The two awards — one for actual damages and the other for moral damages — cannot be dealt
with in the aggregate; neither being kindred terms nor governed by a coincident set of rules, each
must be separately identified and independently justified. A requirement common to both, of
course, is that an injury must have been sustained by the claimant. The nature of that injury,
nonetheless, differs for while it is pecuniary in actual or compensatory damages, 23 it is, upon the
other hand, non-pecuniary in the case of moral damages. 24

A party is entitled to an adequate compensation for such pecuniary loss actually suffered by him
as he has duly proved. 25 Such damages, to be recoverable, must not only be capable of proof,
but must actually be proved with a reasonable degree of certainty. 26 We have emphasized that
these damages cannot be presumed, 27 and courts, in making an award must point out specific
facts which could afford a basis for measuring whatever compensatory or actual damages are
borne. 28

Moral damages, upon the other hand, may be awarded to compensate one for manifold injuries
such as physical suffering, mental anguish, serious anxiety, besmirched reputation, wounded
feelings and social humiliation. These damages must be understood to be in the concept of
grants, not punitive 29 or corrective30 in nature, calculated to compensate the claimant for the injury
suffered.31 Although incapable of exactness and no proof of pecuniary loss is necessary in order
that moral damages may be awarded, the amount of indemnity being left to the discretion of the
court,32 it is imperative, nevertheless, that (1) injury must have been suffered by the claimant, and
(2) such injury must have sprung from any of the cases expressed in Article 2219 33 and Article
2220 34 of the civil Code. A causal relation, in fine, must exist between the act or omission
referred to in the Code which underlies, or gives rise to, the case or proceeding, on the one
hand, and the resulting injury, on the other hand; i.e., the first must be the proximate cause and
the latter the direct consequence thereof.
A judicious review of the records in the case at bench, indeed, fails to show that substantial legal
basis was shown to support the herein questioned collective award for the questioned damages.
We are, therefore, constrained to disregard them.

As regards the other issues raised by petitioner, the findings of the appellate court, involving
such as they do mainly factual matters that are not entirely bereft of substantial basis, must be
respected and held binding on this Court.
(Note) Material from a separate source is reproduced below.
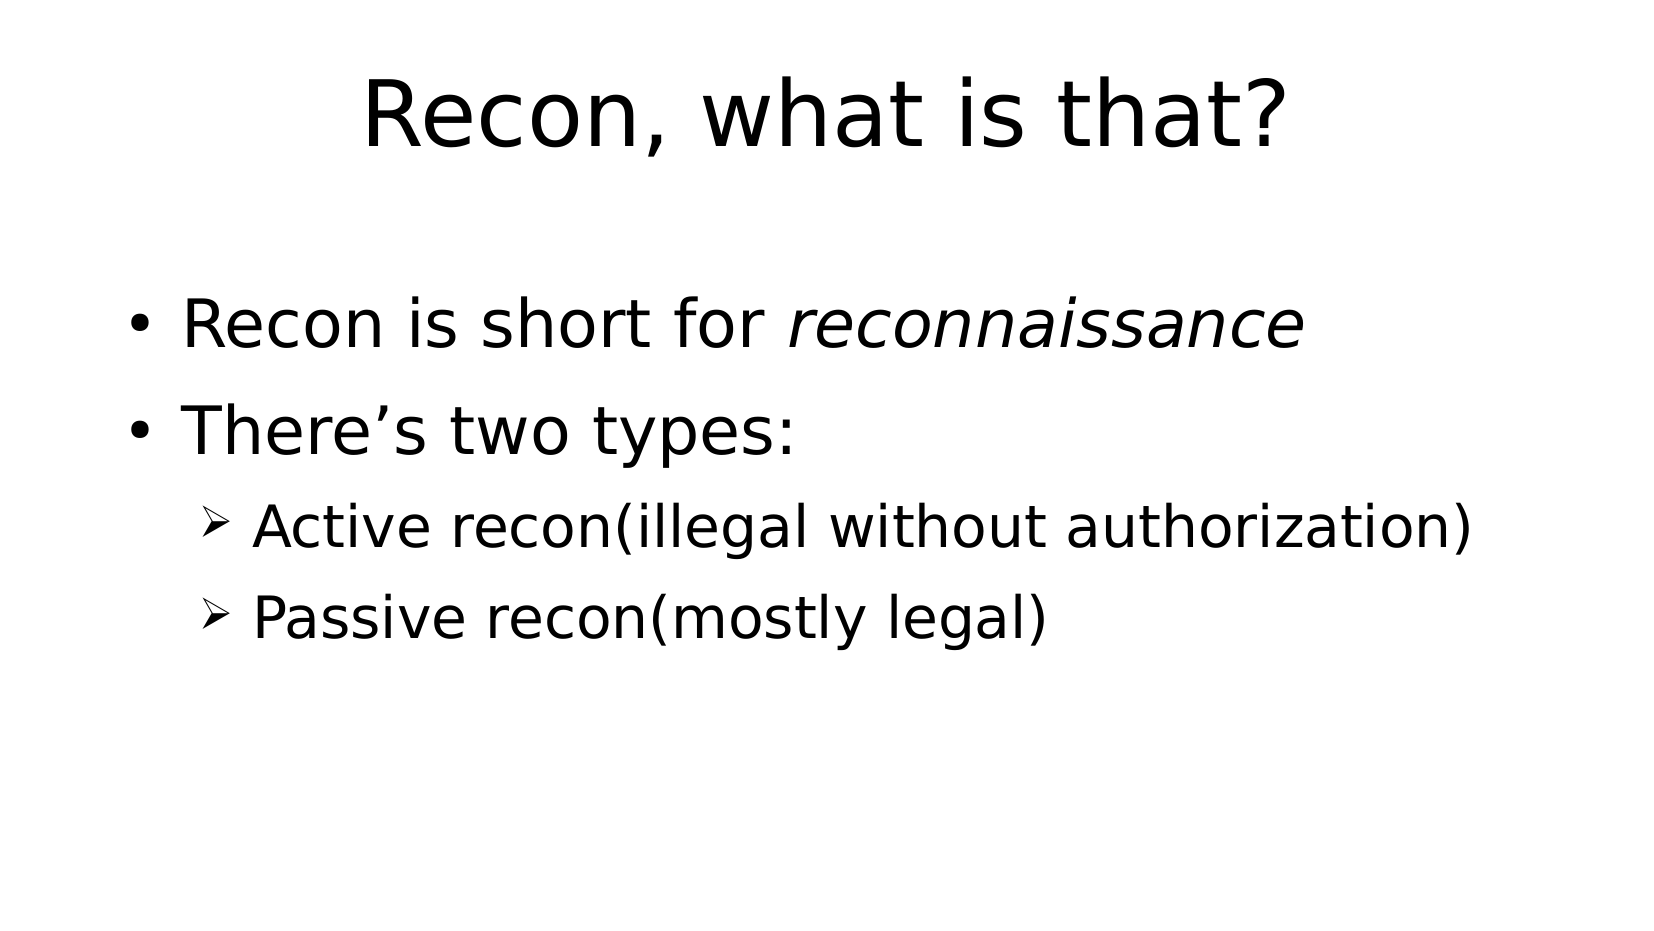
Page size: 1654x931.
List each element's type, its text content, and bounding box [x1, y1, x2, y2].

title Recon, what is that? [82, 37, 1571, 193]
list Recon is short for reconnaissance There’s two types: Active recon(illegal without authorization) Passive recon(mostly legal) [110, 285, 1599, 825]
In passing, we have taken note of the fact that the RPB, itself a judgment co-debtor in
solidum with Del Mundo, did not join the latter in this appeal. The Court, accordingly, cannot here
and now make any pronouncement on the effects of said bank's payment to Del Mundo under
and by virtue of the appellate court's appealed decision.

WHEREFORE, the decision of the Court of Appeals is accordingly MODIFIED by deleting the
award of P200,000.00 for actual and moral damages. In all other respects, the appealed decision
is AFFIRMED. No costs.

SO ORDERED.

Feliciano, Bidin, Romero and Melo, JJ., concur.